Kustomer experienced a minor incident on December 14, 2024 affecting API and Web Client, lasting 54m. The incident has been resolved; the full update timeline is below.

Started
Dec 14, 2024, 05:33 PM UTC
Resolved
Dec 14, 2024, 06:27 PM UTC
Duration
54m
Detected by Pingoru
Dec 14, 2024, 05:33 PM UTC

Affected components

APIWeb Client

Update timeline

  1. investigating Dec 14, 2024, 05:33 PM UTC

    Kustomer is aware of an event affecting load times in the platform that may cause latency while using or accessing the platform. Our team is currently working to identify the cause of this issue in an effort to implement a resolution. Please expect additional updates within the next 30 minutes, please reach out to Kustomer Support through EMAIL or CHAT for any further questions or updates.

  2. investigating Dec 14, 2024, 05:38 PM UTC

    Kustomer is aware of an event affecting load times in the platform that may cause latency while using or accessing the platform. Our team is currently working to identify the cause of this issue in an effort to implement a resolution. Please expect additional updates within the next 30 minutes, please reach out to Kustomer Support through EMAIL or CHAT for any further questions or updates.

  3. monitoring Dec 14, 2024, 06:04 PM UTC

    Kustomer has implemented an update to address an event affecting PROD1 that caused latency issues in the platform. Our team is currently monitoring this update to ensure the issue is fully resolved. Please expect further updates within the next 30 minutes, and reach out to Kustomer support through CHAT or EMAIL if you have additional questions or concerns.

  4. resolved Dec 14, 2024, 06:27 PM UTC

    Kustomer has resolved an event affecting PROD1 that caused latency issues in the platform. To resolve this issue, discovered a bottleneck in our database and it has recovered. Normal speeds have returned to the platform. After careful monitoring, our team has determined that all affected areas are now fully restored. Please reach out to Kustomer support at EMAIL or CHAT if you have additional questions or concerns.

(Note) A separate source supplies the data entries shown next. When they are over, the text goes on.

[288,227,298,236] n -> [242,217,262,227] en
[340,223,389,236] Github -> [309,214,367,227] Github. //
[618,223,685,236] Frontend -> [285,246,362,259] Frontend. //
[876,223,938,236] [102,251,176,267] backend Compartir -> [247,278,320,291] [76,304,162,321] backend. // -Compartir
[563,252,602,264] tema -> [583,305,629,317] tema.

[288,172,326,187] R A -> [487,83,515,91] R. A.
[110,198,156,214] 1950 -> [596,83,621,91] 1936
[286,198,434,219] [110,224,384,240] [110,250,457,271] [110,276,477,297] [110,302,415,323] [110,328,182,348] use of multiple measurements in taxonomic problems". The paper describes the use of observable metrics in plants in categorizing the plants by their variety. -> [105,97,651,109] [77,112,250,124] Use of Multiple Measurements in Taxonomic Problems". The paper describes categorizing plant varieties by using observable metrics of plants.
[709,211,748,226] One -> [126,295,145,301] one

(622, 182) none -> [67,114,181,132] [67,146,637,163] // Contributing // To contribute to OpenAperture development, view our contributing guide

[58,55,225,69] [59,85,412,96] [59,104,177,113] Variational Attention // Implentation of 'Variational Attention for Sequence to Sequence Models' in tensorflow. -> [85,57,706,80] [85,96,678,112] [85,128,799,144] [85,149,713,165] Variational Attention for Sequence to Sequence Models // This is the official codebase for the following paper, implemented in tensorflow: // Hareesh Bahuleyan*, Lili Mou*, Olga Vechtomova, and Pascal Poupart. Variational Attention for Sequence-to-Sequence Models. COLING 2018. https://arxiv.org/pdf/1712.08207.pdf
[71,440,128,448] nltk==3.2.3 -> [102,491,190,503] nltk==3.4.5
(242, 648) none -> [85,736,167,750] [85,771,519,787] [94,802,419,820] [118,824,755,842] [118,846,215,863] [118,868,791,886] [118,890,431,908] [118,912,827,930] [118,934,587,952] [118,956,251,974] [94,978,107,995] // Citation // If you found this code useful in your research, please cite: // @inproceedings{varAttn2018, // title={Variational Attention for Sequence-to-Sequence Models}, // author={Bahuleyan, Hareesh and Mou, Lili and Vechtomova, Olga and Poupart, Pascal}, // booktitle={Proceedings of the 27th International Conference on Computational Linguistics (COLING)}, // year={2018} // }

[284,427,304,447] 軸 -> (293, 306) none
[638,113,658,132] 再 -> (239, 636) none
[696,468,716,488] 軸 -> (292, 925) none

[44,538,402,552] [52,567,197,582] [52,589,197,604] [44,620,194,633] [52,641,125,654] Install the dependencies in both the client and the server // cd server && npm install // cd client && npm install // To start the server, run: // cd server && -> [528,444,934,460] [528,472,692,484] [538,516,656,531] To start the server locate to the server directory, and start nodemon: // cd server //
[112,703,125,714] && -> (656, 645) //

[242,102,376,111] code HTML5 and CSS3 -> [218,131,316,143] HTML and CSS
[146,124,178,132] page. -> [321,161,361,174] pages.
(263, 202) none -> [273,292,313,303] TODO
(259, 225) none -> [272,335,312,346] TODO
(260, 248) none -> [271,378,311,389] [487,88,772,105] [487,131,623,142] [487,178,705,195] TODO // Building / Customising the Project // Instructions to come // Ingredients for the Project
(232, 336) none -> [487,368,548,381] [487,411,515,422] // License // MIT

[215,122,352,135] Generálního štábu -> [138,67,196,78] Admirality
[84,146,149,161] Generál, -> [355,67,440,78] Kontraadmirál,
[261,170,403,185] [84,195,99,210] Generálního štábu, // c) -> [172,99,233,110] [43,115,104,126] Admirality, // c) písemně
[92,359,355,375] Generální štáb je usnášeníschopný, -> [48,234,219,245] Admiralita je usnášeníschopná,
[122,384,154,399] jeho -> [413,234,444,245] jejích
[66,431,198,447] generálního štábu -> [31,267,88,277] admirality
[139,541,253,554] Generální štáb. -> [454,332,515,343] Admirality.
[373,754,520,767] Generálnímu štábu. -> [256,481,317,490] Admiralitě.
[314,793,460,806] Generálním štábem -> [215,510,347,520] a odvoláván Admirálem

  5. postmortem Feb 10, 2025, 04:11 PM UTC

    # Postmortem: Platform Latency on December 14, 2024 # **Summary** On December 14th, 2024, customers in PROD1 encountered latency and disruptions while using the platform. The issue is being investigated, with some steps already taken and additional measures planned to prevent recurrence. # **Root Cause** On December 14, 2024, at around 12 PM EST, database read operations temporarily stalled in the PROD1 environment This led to a period of latency and reduced performance for some customers, around an hour. Following the incident, we added additional alerting and optimized queries to improve system responsiveness and reduce the chance of similar issues occurring in the future. We are actively working with MongoDB to further understand the database issues that occurred during the incident. # **Timeline** **Dec 14, 2024** * 12:00 PM ET: Customers began reporting platform latency and degraded performance * 12:09 PM ET: Incident was declared, and investigation started * 12:27 PM ET: Created support issue with AWS to rule out AWS issues * 12:30 PM ET: Concluded incident was PROD1-specific and not due to recent code changes * 12:51 PM ET: Identified this as a database issue, database read operations temporarily stalled * 1:11 PM ET: PROD1 db environment recovered **Dec 16, 2024–Dec 17, 2024** * Engineering began in-depth investigation. * Set up alerting to monitor db reads. **Dec 18, 2024–Dec 19, 2024** * Created scripts to analyze and process db data during the incident. * Started collaboration with our database vendor to determine additional optimizations **Dec 19, 2024** * 5:23 PM ET: Optimized queries were implemented # **Lessons/Improvements** * **\[Done\]** **Apply Identified Optimizations**: Optimized queries that were targeting a large data set. * **\[In Progress\] Refine Alerting**: Improve database monitoring. * **Future Mitigation:** * **Reduce Data**: Manage and clean up old data to optimize system performance. * **Evaluate System Capacity**: Assess whether scaling resources will improve performance. * **Improve System Design:** Migrate impacted collections to a dedicated database for scalability.